I also have another new perspective this election: I have the pleasure of teaching several refugees through the Teach North Korean Refugees (TNKR) program. One of them is not new to South Korea, and this is not his first election, but talking about politics with him reminded me of my first voting experience.
I am helping him perfect his past and future tense expressions, so during our lessons we frequently utilize questions such as “What did/will you do yesterday/last weekend/this morning/tomorrow,” etc. I used the upcoming special day for a topic of conversation, asking him what he planned to do, and if he planned to vote.
As sometimes happens, he heard the word vote in my sentence and got so excited to talk about elections that he forgot to directly answer my question.
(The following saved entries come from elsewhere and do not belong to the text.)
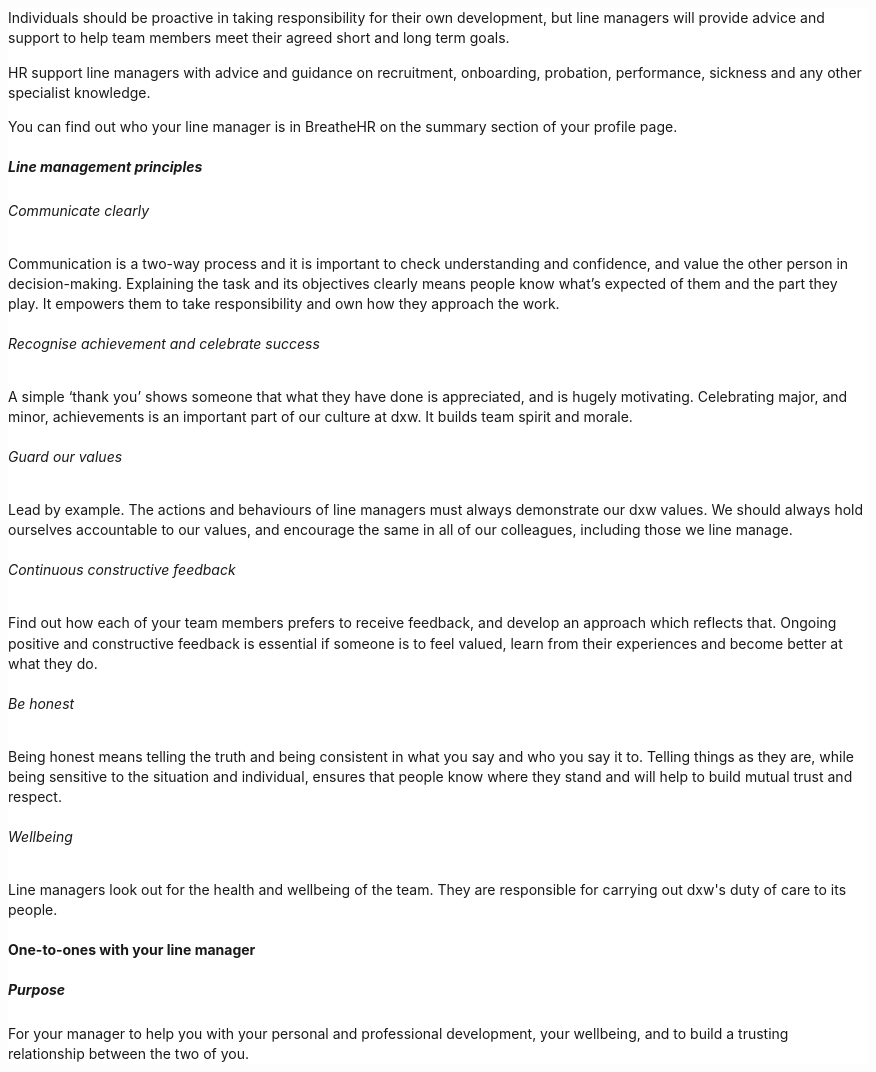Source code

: Individuals should be proactive in taking responsibility for their own
development, but line managers will provide advice and support to help team
members meet their agreed short and long term goals.

HR support line managers with advice and guidance on recruitment, onboarding,
probation, performance, sickness and any other specialist knowledge.

You can find out who your line manager is in BreatheHR on the summary section of
your profile page.

##### Line management principles

###### Communicate clearly

Communication is a two-way process and it is important to check understanding
and confidence, and value the other person in decision-making. Explaining the
task and its objectives clearly means people know what’s expected of them and
the part they play. It empowers them to take responsibility and own how they
approach the work.

###### Recognise achievement and celebrate success

A simple ‘thank you’ shows someone that what they have done is appreciated, and
is hugely motivating. Celebrating major, and minor, achievements is an important
part of our culture at dxw. It builds team spirit and morale.

###### Guard our values

Lead by example. The actions and behaviours of line managers must always
demonstrate our dxw values. We should always hold ourselves accountable to our
values, and encourage the same in all of our colleagues, including those we line
manage.

###### Continuous constructive feedback

Find out how each of your team members prefers to receive feedback, and develop
an approach which reflects that. Ongoing positive and constructive feedback is
essential if someone is to feel valued, learn from their experiences and become
better at what they do.

###### Be honest

Being honest means telling the truth and being consistent in what you say and
who you say it to. Telling things as they are, while being sensitive to the
situation and individual, ensures that people know where they stand and will
help to build mutual trust and respect.

###### Wellbeing

Line managers look out for the health and wellbeing of the team. They are
responsible for carrying out dxw's duty of care to its people.

#### One-to-ones with your line manager

##### Purpose

For your manager to help you with your personal and professional development,
your wellbeing, and to build a trusting relationship between the two of you.
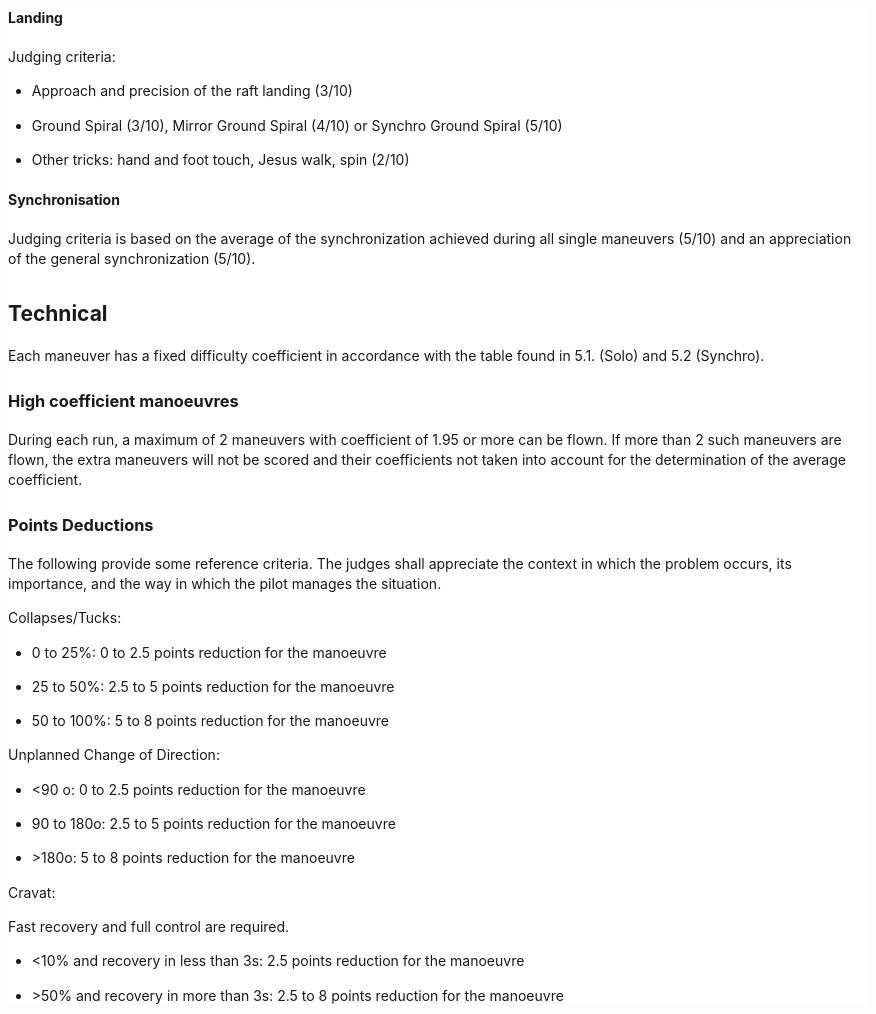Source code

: #### Landing

Judging criteria:

-   Approach and precision of the raft landing (3/10)

-   Ground Spiral (3/10), Mirror Ground Spiral (4/10) or Synchro Ground
    Spiral (5/10)

-   Other tricks: hand and foot touch, Jesus walk, spin (2/10)

#### Synchronisation 

Judging criteria is based on the average of the synchronization achieved
during all single maneuvers (5/10) and an appreciation of the general
synchronization (5/10).

## Technical

Each maneuver has a fixed difficulty coefficient in accordance with the
table found in 5.1. (Solo) and 5.2 (Synchro).

### High coefficient manoeuvres

During each run, a maximum of 2 maneuvers with coefficient of 1.95 or
more can be flown. If more than 2 such maneuvers are flown, the extra
maneuvers will not be scored and their coefficients not taken into
account for the determination of the average coefficient.

### Points Deductions

The following provide some reference criteria. The judges shall
appreciate the context in which the problem occurs, its importance, and
the way in which the pilot manages the situation.

Collapses/Tucks:

-   0 to 25%: 0 to 2.5 points reduction for the manoeuvre

-   25 to 50%: 2.5 to 5 points reduction for the manoeuvre

-   50 to 100%: 5 to 8 points reduction for the manoeuvre

Unplanned Change of Direction:

-   \<90 o: 0 to 2.5 points reduction for the manoeuvre

-   90 to 180o: 2.5 to 5 points reduction for the manoeuvre

-   \>180o: 5 to 8 points reduction for the manoeuvre

Cravat:

Fast recovery and full control are required.

-   \<10% and recovery in less than 3s: 2.5 points reduction for the
    manoeuvre

-   \>50% and recovery in more than 3s: 2.5 to 8 points reduction for
    the manoeuvre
Instead, he wanted to know who I was going to vote for! And, he was dropping names. Hillary, Bernie, Trump, who did I like? His eyes lit up with interest.
There are some things tutors must avoid talking about with North Korean refugee students, but sometimes you accidentally stumble into a subject that could turn the wrong way if you’re not careful. I had previously avoided politics, but given the expression on his face, I couldn’t deny him a genuine answer and a few details.
How do you describe the candidates in simple English? I said Trump was scary. I like Bernie, but he will split people too much, effectively causing pain and divisions in addition to being rendered useless in policy changes. (Using hand motions helped get that point communicated.) And Hillary is somewhere in the middle. I’m not sure that was clear, but at the mention of Mrs. Clinton, his excitement reached it’s peak. “I like Hillary!” He smiled, and struggled to say more.
I brought the conversation back around to the Korean election, but it sounded like he wasn’t going to- or couldn’t -vote. Keep in mind, folks, that I’m trying to comprehend a complex situation with limited English. What stuck with me was his excitement for elections. Voting, a concept that doesn’t exist the same way in the North.
I don’t want to put words in my student’s mouth, but my own mind went crazy at the thought of putting myself in his shoes and imagining such an election. If you look up elections in North Korea, you might read about how they elect the Supreme People’s Assembly every 5 years, the majority party represents 97% of those elected, and voter turnout is 100%. Imagine having more than one option on a ballot, let alone two individuals who represent differing opinions!
Although I have been eligible to vote for less than 10 years, the excitement of voting is gone. In fact, I remember having a carefully mediated debate in 1st grade about who we would vote for between Bill Clinton and Bob Dole in 1996. But now, voting is only a duty. The name calling, finger pointing, and scandals that last for more than a year have clouded elections. Not only between candidates, let’s face it- Facebook is like a walking political ad, and even amongst my family we avoid hot topics because we know we don’t agree. The complaining that follows after an election no matter who is elected is something I could live without. I’m just grateful that by living abroad, I’m not subjected to the endless television commercials!
Now I have something to look forward to when the election rolls around. The joy I witnessed during that ordinary lesson, on my adult student’s face, just thinking about voting, is a picture I will remember every election. Besides the obvious result of reminding me to be grateful for the ability to vote, I can also aspire to be excited for choosing a candidate I believe in. In addition, learning something about another political system’s inner workings, believing in the system, and maintaining my boyfriend’s hope that people will not choose the scary candidate.